Principles, sources and reasoning
Queercare pays people for political and practical reasons. The practical reasons for paying people are:
- demanding large amounts of unpaid labour results in only privileged people being able to do the work of supporting people, and produces organisations which do not support those who most need support - people being paid by third parties stops them being dependent on people they care for, discouraging extortion. - Historically, support work in queer communities results in bunrout and bad care, because people cannot support themselves while doing it.
The political reasons for paying people are: - recognising the massive amounts of unpaid labour that go into trans communities which are not recognised by capital.
The reasoning behind relativity high(for "unskilled" wages, though low by come standards- London Renters Union pays approximately 150% of London living wage) are to enable people to live a survivable existence(a "living wage" while working four days a week, allowing more time for rest and recuperation, as well as work on their own other interests.

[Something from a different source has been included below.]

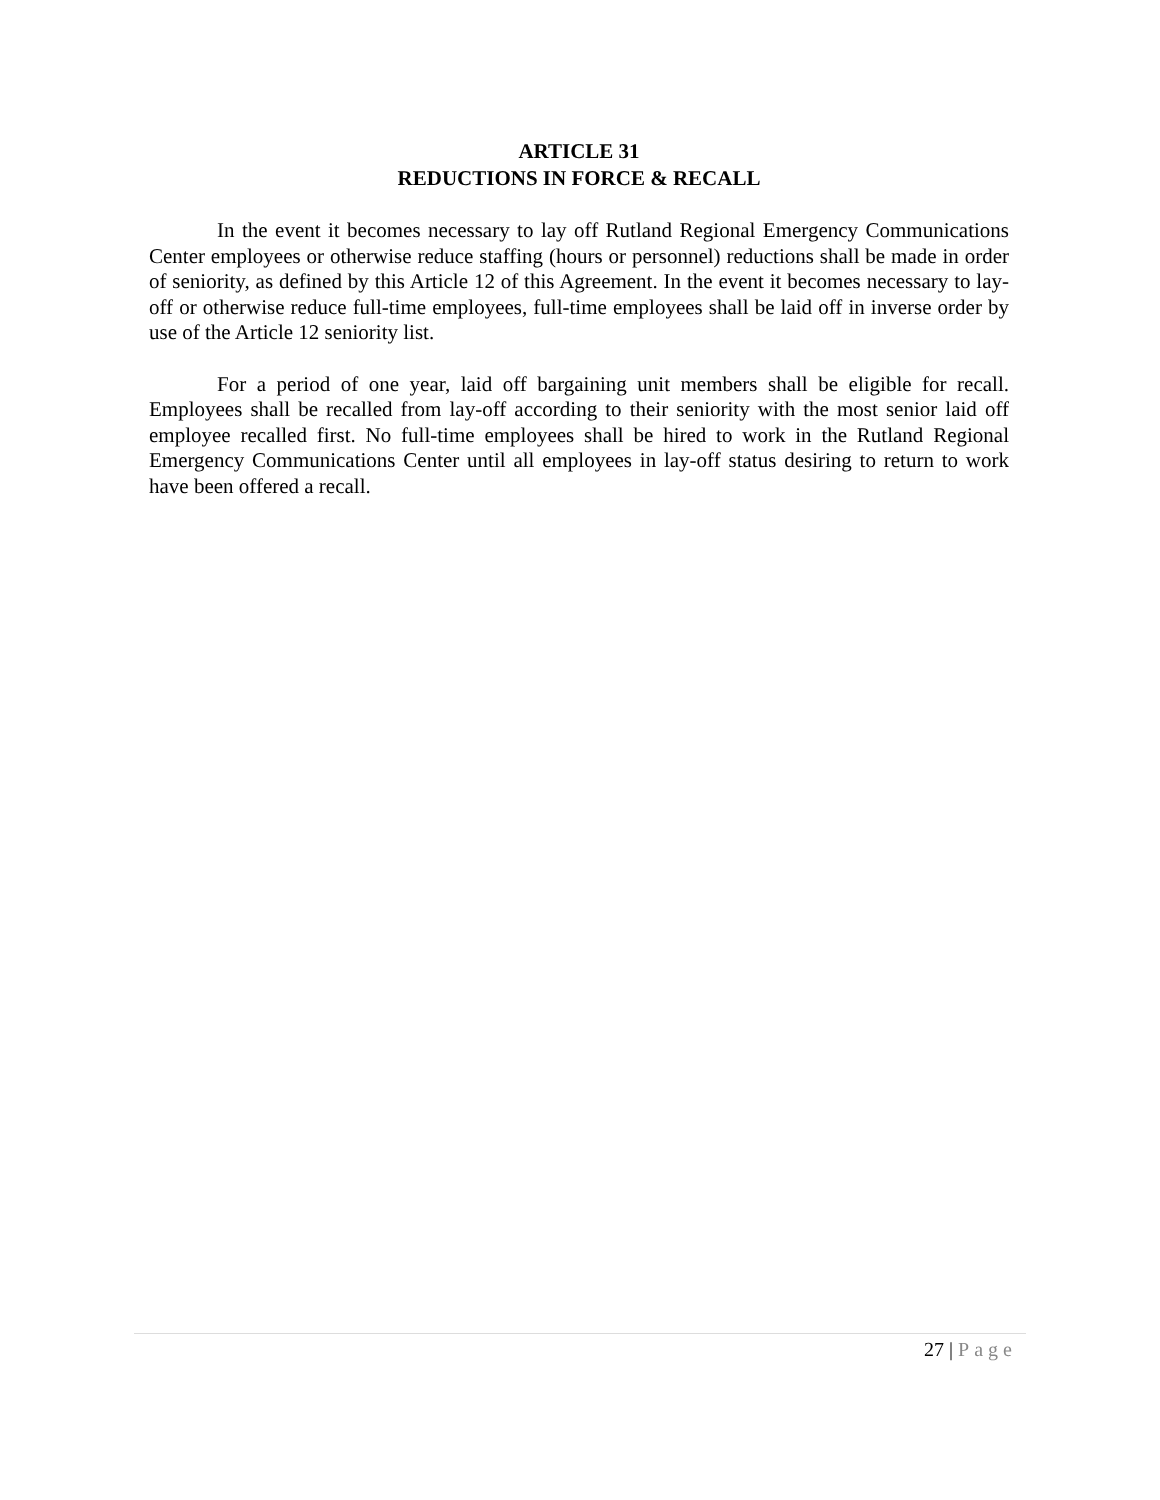ARTICLE 31
REDUCTIONS IN FORCE & RECALL
In the event it becomes necessary to lay off Rutland Regional Emergency Communications Center employees or otherwise reduce staffing (hours or personnel) reductions shall be made in order of seniority, as defined by this Article 12 of this Agreement. In the event it becomes necessary to lay-off or otherwise reduce full-time employees, full-time employees shall be laid off in inverse order by use of the Article 12 seniority list.
For a period of one year, laid off bargaining unit members shall be eligible for recall. Employees shall be recalled from lay-off according to their seniority with the most senior laid off employee recalled first. No full-time employees shall be hired to work in the Rutland Regional Emergency Communications Center until all employees in lay-off status desiring to return to work have been offered a recall.
27 | Page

The reasoning for a flat wage is that it is assumed effort put in per hour per worker is the same, and as such should be compensated at the same rate. It is also worth noting that affective skills and feminised labour is historically undervalued in the labour market, and attempts to pay more for more "skilled" work will discriminate against against undervalued skillsets.
The reasoning behind the short payment periods(1 week for unconcentrated hours) are that many queer people living hand to mouth and waiting a month can be detrimental to encouraging people to take part.